Task to complete: Begin at the line that has "Институт госзакупок" and stop after the line that has "A ne pas manquer !". Write those lines out again, substituting "entraînant" for "énergique", changing nothing else and leaving out the pictures.

(Saved entries)

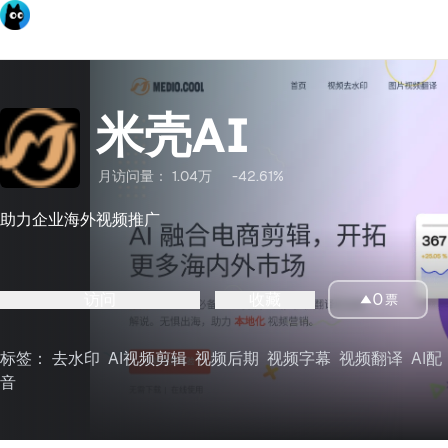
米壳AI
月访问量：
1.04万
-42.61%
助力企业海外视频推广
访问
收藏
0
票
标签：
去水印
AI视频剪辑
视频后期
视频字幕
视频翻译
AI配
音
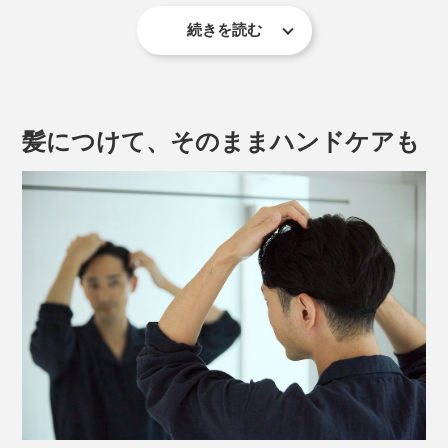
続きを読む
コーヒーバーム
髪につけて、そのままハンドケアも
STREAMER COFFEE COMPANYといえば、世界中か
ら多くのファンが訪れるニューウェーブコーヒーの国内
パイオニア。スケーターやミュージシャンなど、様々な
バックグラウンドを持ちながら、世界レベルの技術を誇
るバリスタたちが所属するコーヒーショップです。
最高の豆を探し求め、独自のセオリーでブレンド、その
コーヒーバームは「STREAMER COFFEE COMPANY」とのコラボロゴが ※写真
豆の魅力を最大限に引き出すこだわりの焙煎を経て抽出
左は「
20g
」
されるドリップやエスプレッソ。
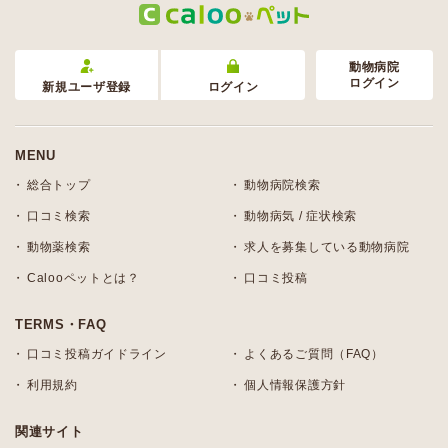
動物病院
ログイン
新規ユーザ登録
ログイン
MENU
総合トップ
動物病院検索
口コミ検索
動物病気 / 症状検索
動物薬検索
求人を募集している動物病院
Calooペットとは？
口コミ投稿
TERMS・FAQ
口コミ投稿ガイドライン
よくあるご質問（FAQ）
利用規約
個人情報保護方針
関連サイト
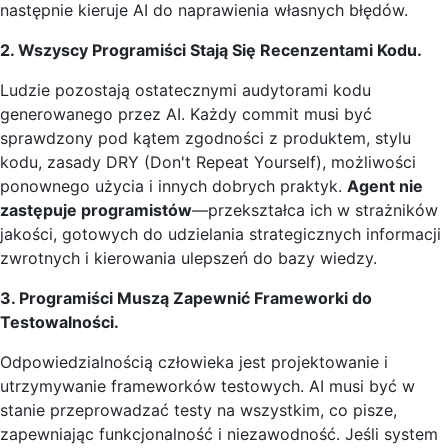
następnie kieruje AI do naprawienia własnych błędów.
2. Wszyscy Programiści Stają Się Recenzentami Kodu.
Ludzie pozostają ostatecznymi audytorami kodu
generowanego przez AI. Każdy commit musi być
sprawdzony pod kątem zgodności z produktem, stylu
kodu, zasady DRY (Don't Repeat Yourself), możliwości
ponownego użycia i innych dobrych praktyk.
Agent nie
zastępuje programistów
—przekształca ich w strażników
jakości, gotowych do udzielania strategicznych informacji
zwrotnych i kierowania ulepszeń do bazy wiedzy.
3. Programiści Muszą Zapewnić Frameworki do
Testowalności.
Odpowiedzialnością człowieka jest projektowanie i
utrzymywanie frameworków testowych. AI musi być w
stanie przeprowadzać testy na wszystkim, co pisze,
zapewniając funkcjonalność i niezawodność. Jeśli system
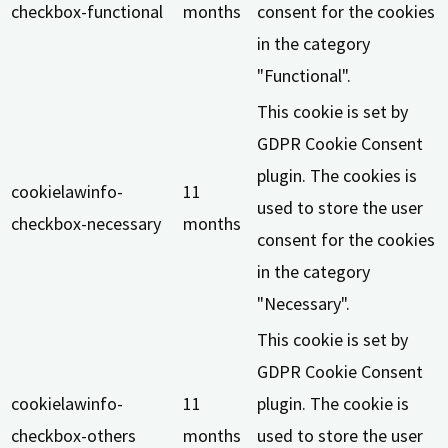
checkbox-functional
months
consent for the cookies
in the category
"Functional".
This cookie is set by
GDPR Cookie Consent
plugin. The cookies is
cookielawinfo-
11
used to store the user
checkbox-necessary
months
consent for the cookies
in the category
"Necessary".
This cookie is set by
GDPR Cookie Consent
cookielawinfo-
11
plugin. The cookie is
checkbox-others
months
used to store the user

--

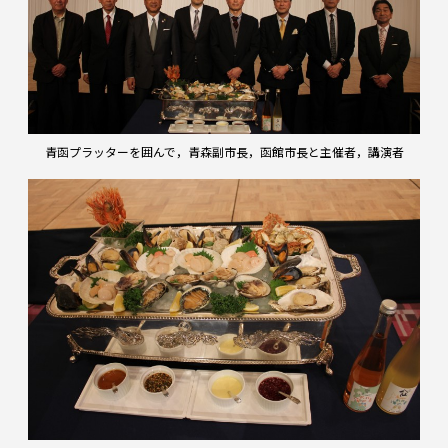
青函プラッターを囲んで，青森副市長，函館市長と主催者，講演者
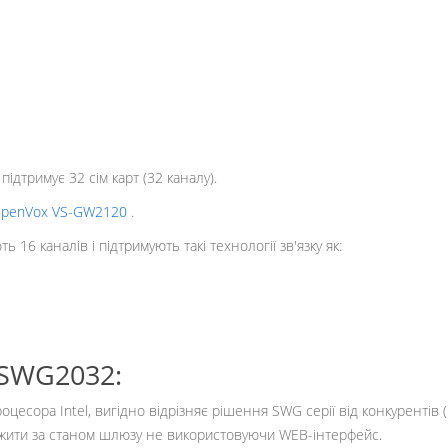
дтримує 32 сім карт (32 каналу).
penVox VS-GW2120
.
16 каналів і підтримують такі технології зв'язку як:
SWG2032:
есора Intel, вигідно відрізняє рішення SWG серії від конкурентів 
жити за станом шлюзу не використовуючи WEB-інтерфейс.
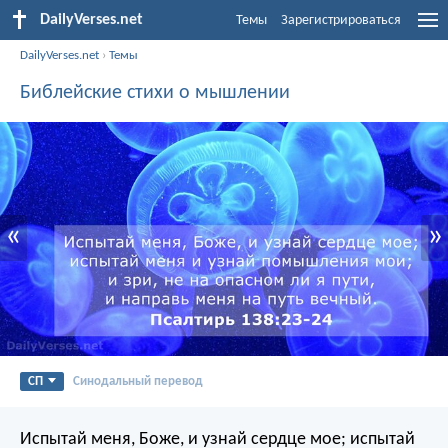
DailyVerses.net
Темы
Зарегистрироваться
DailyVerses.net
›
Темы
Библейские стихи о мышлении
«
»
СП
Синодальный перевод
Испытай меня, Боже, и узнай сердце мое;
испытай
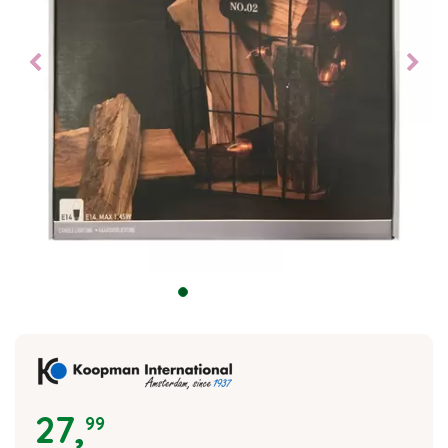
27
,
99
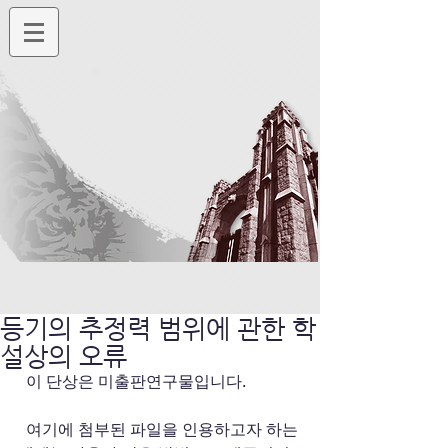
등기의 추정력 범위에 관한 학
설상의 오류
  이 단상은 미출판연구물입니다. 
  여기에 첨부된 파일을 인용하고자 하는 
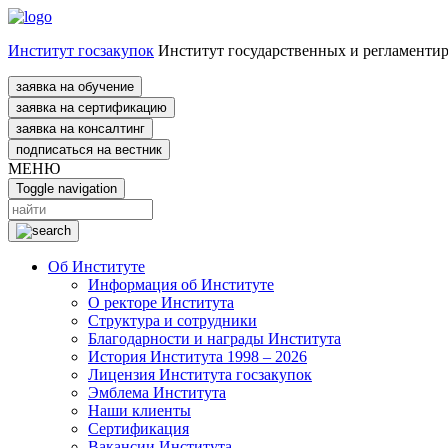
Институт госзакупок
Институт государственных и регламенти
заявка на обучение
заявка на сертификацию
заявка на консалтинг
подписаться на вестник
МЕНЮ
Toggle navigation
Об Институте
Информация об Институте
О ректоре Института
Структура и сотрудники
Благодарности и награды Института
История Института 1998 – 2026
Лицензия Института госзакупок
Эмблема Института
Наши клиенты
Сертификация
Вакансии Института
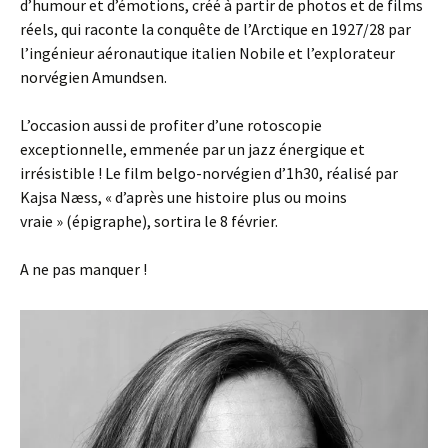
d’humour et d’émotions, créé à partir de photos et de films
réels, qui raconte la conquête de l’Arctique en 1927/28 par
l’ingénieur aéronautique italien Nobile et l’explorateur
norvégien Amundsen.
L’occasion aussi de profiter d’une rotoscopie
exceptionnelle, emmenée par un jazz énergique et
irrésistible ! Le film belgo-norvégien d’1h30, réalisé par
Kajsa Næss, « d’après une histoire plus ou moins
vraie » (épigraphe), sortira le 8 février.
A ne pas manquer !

Output of the task:
Институт госзакупок
Институт государственных и регламенти
заявка на обучение
заявка на сертификацию
заявка на консалтинг
подписаться на вестник
МЕНЮ
Toggle navigation
Об Институте
Информация об Институте
О ректоре Института
Структура и сотрудники
Благодарности и награды Института
История Института 1998 – 2026
Лицензия Института госзакупок
Эмблема Института
Наши клиенты
Сертификация
Вакансии Института
d’humour et d’émotions, créé à partir de photos et de films
réels, qui raconte la conquête de l’Arctique en 1927/28 par
l’ingénieur aéronautique italien Nobile et l’explorateur
norvégien Amundsen.
L’occasion aussi de profiter d’une rotoscopie
exceptionnelle, emmenée par un jazz entraînant et
irrésistible ! Le film belgo-norvégien d’1h30, réalisé par
Kajsa Næss, « d’après une histoire plus ou moins
vraie » (épigraphe), sortira le 8 février.
A ne pas manquer !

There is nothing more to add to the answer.